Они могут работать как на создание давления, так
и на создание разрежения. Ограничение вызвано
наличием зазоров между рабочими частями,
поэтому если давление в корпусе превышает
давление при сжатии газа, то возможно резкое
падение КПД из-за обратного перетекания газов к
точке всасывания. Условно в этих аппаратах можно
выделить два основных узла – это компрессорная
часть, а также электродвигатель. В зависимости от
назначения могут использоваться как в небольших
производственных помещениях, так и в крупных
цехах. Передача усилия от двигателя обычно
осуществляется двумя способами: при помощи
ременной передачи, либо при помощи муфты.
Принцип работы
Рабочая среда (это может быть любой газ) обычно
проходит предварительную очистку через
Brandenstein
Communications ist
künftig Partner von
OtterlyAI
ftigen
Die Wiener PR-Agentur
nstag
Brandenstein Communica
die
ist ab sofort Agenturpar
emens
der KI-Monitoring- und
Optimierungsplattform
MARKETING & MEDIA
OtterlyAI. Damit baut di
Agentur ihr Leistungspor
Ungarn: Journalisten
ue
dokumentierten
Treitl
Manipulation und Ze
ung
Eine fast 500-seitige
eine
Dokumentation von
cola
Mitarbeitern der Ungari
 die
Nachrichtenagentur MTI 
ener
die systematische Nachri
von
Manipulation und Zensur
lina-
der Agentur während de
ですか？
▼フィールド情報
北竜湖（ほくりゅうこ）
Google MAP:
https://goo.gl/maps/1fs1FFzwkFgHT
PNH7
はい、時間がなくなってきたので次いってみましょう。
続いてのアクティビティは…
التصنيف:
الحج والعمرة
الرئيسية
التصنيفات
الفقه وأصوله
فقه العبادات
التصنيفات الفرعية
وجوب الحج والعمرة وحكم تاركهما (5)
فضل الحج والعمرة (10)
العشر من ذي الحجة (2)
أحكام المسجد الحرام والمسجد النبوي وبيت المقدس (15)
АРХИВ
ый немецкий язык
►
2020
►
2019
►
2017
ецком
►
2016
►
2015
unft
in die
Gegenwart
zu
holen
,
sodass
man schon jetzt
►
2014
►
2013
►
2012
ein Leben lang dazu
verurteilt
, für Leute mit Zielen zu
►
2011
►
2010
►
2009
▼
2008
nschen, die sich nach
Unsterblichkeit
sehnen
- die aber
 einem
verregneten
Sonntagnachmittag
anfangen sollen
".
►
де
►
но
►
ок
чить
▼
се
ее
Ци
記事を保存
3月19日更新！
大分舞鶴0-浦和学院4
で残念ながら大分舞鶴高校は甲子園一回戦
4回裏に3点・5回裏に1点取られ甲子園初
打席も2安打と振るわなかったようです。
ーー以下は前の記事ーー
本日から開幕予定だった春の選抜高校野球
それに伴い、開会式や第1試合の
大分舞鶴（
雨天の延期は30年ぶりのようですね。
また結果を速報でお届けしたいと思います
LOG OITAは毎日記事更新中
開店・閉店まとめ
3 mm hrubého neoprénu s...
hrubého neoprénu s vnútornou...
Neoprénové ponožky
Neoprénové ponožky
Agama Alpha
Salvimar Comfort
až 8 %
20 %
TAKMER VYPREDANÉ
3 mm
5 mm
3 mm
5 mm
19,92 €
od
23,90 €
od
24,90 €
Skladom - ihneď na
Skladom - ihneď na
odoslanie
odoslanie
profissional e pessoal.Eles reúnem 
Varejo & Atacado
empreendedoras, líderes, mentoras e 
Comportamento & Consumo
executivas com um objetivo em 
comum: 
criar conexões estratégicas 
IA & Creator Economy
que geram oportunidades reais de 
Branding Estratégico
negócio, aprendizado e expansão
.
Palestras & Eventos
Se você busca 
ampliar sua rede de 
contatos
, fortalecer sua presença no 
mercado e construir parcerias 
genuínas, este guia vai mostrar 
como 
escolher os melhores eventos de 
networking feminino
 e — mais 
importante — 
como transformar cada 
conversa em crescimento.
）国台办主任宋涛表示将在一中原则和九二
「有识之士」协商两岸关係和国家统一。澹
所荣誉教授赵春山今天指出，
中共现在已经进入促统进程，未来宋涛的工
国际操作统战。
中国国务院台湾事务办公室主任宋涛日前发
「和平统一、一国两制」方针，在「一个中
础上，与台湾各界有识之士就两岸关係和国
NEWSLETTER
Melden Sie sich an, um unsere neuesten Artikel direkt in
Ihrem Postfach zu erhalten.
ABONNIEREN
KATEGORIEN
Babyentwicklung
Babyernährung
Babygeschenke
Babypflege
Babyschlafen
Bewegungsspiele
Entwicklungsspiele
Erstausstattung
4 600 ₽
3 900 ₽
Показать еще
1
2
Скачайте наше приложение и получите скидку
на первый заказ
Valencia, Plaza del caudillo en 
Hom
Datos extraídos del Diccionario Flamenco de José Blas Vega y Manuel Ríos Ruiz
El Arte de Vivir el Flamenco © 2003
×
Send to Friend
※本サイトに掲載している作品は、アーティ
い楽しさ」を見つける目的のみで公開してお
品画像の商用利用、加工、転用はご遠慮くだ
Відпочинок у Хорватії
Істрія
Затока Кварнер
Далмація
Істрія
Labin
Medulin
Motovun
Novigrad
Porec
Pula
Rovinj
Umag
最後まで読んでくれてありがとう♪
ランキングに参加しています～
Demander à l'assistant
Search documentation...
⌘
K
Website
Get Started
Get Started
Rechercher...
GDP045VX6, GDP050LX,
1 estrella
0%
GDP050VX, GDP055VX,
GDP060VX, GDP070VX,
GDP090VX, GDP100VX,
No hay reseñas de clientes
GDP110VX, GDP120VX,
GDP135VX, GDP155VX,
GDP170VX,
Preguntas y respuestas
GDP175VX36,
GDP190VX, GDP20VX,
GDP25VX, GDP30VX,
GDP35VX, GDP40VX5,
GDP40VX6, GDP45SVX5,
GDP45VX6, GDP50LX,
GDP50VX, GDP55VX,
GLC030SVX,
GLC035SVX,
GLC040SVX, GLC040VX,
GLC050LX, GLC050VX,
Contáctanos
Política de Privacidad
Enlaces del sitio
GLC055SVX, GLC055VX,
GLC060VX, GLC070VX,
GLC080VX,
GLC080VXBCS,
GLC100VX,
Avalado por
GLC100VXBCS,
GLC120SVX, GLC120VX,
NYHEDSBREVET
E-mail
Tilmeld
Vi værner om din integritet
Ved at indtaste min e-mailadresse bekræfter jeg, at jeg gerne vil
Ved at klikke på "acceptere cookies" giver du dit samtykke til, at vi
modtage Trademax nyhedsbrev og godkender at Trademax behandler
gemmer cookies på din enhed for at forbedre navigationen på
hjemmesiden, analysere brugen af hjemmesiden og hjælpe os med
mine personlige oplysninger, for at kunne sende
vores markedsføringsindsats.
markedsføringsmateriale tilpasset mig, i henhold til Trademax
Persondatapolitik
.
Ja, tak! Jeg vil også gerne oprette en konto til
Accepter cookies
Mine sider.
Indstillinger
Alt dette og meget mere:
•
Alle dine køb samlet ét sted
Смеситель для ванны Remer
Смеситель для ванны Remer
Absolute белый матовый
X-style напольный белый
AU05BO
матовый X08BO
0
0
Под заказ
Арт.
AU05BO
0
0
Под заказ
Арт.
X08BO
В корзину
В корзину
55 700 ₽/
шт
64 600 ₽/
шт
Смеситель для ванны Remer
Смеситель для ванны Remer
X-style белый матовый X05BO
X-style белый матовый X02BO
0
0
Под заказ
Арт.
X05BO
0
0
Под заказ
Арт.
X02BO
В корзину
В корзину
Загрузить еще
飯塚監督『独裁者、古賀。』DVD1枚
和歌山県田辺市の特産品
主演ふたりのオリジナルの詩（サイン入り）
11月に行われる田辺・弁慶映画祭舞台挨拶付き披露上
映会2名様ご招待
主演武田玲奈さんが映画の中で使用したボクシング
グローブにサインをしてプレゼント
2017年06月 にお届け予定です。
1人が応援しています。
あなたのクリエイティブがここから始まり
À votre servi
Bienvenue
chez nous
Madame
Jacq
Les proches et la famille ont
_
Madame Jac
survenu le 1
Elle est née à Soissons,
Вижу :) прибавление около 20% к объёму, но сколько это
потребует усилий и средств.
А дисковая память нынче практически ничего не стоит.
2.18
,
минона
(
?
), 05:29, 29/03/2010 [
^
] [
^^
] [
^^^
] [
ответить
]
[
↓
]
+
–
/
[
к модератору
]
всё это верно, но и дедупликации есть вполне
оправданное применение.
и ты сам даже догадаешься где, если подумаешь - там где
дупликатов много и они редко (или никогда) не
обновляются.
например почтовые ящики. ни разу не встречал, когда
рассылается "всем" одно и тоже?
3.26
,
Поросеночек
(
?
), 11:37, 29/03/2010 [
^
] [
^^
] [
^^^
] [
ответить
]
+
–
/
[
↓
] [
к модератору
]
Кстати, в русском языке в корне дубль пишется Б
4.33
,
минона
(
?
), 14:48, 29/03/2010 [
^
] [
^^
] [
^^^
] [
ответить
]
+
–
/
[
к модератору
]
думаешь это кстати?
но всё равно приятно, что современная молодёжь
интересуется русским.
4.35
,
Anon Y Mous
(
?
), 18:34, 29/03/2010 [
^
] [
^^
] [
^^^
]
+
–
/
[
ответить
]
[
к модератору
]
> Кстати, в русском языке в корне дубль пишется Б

Task to carry out »
Rewrite the part of the entries that opens with the first line and closes with the line containing "падение КПД из-за", putting "вакуума" in place of "разрежения" and leaving everything else unchanged.

Response area »
Они могут работать как на создание давления, так
и на создание вакуума. Ограничение вызвано
наличием зазоров между рабочими частями,
поэтому если давление в корпусе превышает
давление при сжатии газа, то возможно резкое
падение КПД из-за обратного перетекания газов к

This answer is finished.